Myasthenia gravis is said to be a clinically obvious disease which does not normally require laboratory tests, however, there are many laboratory tests that can be done to confirm myasthenia gravis.
 
Edrophonium chloride (Tensilon) response test – One test that can be done is a endrophonium chloride (Tensilon) response test.  Endrophonium chloride is a short acting anticholinesterase. Animals that are not already collapsed are made to do some type of exercise until weakness develops.  After the exercise, the animal is  given an injection of the anticholinesterase endrophonium chloride.  Muscle strength following the injection of endrophonium chloride is evaluated.  If there is no response after the first injection, a second can be given 1 – 2 minutes later, but the total dose should range from  0.5 – 5.0 mg IV depending on body weight.  With a positive test, muscle strength improves within 10 – 30 sec after injection and decreases within 5 minutes.  If no benefit is seen after 2 minutes, the test is negative.  This test is not specific only for myasthenia gravis and other tests should be performed to confirm the disease.

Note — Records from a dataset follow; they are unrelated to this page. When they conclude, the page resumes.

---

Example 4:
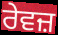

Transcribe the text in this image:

ਰੇਵਜ਼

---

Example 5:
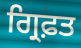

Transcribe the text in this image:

ਗ੍ਰਿਫ਼ਤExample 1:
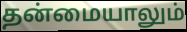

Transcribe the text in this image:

தன்மையாலும்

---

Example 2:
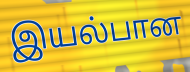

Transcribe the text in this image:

இயல்பான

Neostigmine methylsulfate (Prostigmin) response test – Other tests can be done in the same fashion as the endrophonium chloride response test using longer acting anticholinesterase drugs such as neostigmine methylsulfate.  The dose is 0.05 mg/kg IM.  Clinical improvements occur 15 – 30 minutes after the injection.  A prior administration of atropine is required.

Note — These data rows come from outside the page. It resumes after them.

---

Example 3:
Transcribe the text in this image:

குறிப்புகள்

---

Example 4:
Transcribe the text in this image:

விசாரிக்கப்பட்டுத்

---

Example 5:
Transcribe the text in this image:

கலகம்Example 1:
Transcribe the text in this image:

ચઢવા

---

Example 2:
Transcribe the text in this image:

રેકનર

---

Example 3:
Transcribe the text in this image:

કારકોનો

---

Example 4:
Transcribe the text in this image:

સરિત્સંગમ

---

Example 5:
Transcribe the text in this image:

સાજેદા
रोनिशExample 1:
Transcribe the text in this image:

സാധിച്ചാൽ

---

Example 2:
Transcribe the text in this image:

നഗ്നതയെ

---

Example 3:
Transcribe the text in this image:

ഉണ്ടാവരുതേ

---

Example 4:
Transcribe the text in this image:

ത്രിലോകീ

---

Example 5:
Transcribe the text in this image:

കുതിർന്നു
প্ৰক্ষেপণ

Electrophysiologic testing - A electrophysiologic test is done by repetitive supramaximal electrical stimulation to peripheral nerves at 3 – 5 stimuli per second.  The decreasing response (action potentials) of the animal to the stimuli is observed.  Normal animals will show a decreased response if greater than 20 stimuli per second is present.  If there is a 10% decrease in response, it is suggestive that the animal has myasthenia gravis.  If there is a 20% decrease, it is very reliable that the diagnosis is myasthenia gravis.  If the decrease in response ceases after tensilon is injected, the diagnosis of myasthenia gravis is confirmed even more.

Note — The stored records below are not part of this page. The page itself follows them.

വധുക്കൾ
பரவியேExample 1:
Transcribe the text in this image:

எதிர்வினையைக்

Measurement of antibody titer – There is a significant correlation between the amounts of antibodies to the acetylcholine receptors and acquired myasthenia gravis.  However, there is no correlation between amounts of antibodies to acetylcholine receptors in the congenital form of myasthenia gravis.  Animals with thymoma also tend to have high amounts of antibodies.

Immunocytochemical  testing – Immunocytochemical testing can provide evidence of acquired myasthenia gravis.  All that is needed for this test is a sample of the serum from the animal suspected to have myasthenia gravis.  The serum of the animal is incubated with sections of normal muscle tissue.  Antibodies from the patient’s serum that bind to the end-plates within the muscle are detected by enzyme- or flourescence-linked secondary reagents.  This shows the amount of antibodies that are aimed against the proteins on the end-plate of the muscle.  However, this test is not specific only for the proteins on the acetylcholine receptors.

Radiographs  all cases of myasthenia gravis should have chest radiographs due to the great incident of megaesophagus and resulting apiration pneumonia.  Also, the radiograph should be checked for the presence of cranial mediastinal masses due to the association of thymoma with myasthenia gravis.